Information and Screening for Sexual Disorders of Patients with Non-Metastatic Breast Cancer: Results of a Survey

92% of breast cancer patients wanted systematic sexual health information; only 47% ever got any, and just 20% were screened

Journal: Gynécologie, obstétrique, fertilité & sénologie | Published: 2025-07-04 | Type: Cross-sectional survey | PMID: 40618953 Authors: Guillier A, Dalenc F, Lamy S, Cousseau L, Vaysse C — Toulouse University Hospital and Institut Universitaire du Cancer de Toulouse-Oncopole Funding/COI: Funding not listed. Co-author Charlotte Vaysse sits on the editorial committee of the publishing journal; she certifies non-participation in the peer review and final decision for this manuscript. All other authors declare no conflicts.

Summary

Sexual dysfunction affects 40–60% of breast cancer patients — a figure the authors cite without a primary source in the abstract — yet at a major French cancer center, fewer than half of patients recalled receiving any information about it, and fewer than one in five had been formally screened. The mismatch between what patients want (systematic information and screening, according to over 90% and 78% of respondents, respectively) and what they get is stark. Clinician-side barriers include time pressure, forgetting to raise the topic, and insufficient training.

Claims

• 47% of 147 patients reported receiving information about sexual disorders at some point during their care
• 92% wanted systematic information about sexual health
• 20% of patients reported being screened for sexual disorders by a healthcare professional
• 78% wanted systematic screening
• Clinician barriers identified: discomfort raising the topic, insufficient consultation time, forgetfulness, and lack of training
• The authors assert sexual dysfunction prevalence of 40–60% after breast cancer diagnosis and treatment, though no specific citation is provided in the available abstract

Study Quality

Single-center cross-sectional survey at one French institution (Toulouse-Oncopole), 147 patients with non-metastatic breast cancer plus an unspecified number of caregivers. Questionnaire-based self-report introduces recall bias — patients may not accurately remember whether a conversation occurred or how it was framed. Response rate is not reported in the abstract, which is a significant omission for a survey study; non-responders may differ systematically from responders, and those willing to answer questions about sexual health may not represent the full patient population.

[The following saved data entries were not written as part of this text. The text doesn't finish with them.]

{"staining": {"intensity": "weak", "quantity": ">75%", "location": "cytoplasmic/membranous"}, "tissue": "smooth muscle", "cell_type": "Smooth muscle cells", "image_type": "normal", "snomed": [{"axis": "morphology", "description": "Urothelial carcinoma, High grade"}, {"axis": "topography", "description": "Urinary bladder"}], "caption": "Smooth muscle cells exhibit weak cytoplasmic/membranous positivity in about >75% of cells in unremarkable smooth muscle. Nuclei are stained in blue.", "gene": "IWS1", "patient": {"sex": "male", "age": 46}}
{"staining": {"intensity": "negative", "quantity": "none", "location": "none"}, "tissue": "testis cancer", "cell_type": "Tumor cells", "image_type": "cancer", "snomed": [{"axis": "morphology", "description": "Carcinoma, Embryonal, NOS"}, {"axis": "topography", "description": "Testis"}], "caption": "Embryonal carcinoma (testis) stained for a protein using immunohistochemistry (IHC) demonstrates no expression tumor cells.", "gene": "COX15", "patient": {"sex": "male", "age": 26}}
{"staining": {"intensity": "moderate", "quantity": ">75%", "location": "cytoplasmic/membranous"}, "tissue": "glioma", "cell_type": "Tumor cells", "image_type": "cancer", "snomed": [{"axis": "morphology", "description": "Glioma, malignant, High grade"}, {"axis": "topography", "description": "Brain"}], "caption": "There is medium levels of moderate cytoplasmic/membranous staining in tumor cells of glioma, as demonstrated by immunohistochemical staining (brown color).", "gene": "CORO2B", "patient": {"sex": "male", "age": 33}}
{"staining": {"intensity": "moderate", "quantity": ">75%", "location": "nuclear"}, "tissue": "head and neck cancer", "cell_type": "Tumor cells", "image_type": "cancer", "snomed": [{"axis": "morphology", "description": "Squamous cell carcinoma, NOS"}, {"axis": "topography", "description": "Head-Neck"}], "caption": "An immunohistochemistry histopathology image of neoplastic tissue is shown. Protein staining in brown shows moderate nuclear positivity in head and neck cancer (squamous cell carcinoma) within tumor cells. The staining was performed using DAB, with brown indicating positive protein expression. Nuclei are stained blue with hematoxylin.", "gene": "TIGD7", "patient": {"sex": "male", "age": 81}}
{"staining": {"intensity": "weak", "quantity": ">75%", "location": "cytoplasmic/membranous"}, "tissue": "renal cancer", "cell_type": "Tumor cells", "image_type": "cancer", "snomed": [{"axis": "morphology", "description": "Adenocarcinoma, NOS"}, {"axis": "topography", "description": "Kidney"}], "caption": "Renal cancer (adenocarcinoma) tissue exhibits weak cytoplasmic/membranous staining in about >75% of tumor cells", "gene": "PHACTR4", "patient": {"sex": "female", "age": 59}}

The parallel caregiver questionnaire is described in the methods but results are largely absent from the abstract, making it impossible to assess alignment between patient-reported experience and clinician-reported practice.

Red Flags

• Single French cancer center; generalizability is uncertain
• Response rate not reported in abstract — critical for any survey study
• The 40–60% prevalence figure for sexual dysfunction is stated without citation in the available abstract
• Caregiver data collected but not clearly reported alongside patient data
• Publishing journal's editorial board member is a co-author; institutional transparency measures were taken but the structural conflict remains
• No correction for multiple comparisons in what appears to be a descriptive study
• Abstract only available in English; full paper is in French, limiting accessibility

Strengths

• Quantifies the patient-desire vs. clinical-practice gap with concrete percentages
• Captures both sides of the encounter (patients and caregivers), at least in design
• Identifies specific, actionable barriers rather than generic "more research needed" conclusions
• Addresses a clinically real and underreported problem in oncology survivorship care

Verdict

This is a descriptive survey that confirms what most oncology clinicians already know anecdotally: sexual health gets deprioritized, and patients notice. The numbers are useful for making the case internally to clinical teams, but the study design — single center, unknown response rate, self-report only — puts a hard ceiling on how much weight to assign them. It reads more like an internal quality audit than a generalizable research contribution. Worth a paragraph in a survivorship care review; not worth treating as establishing evidence.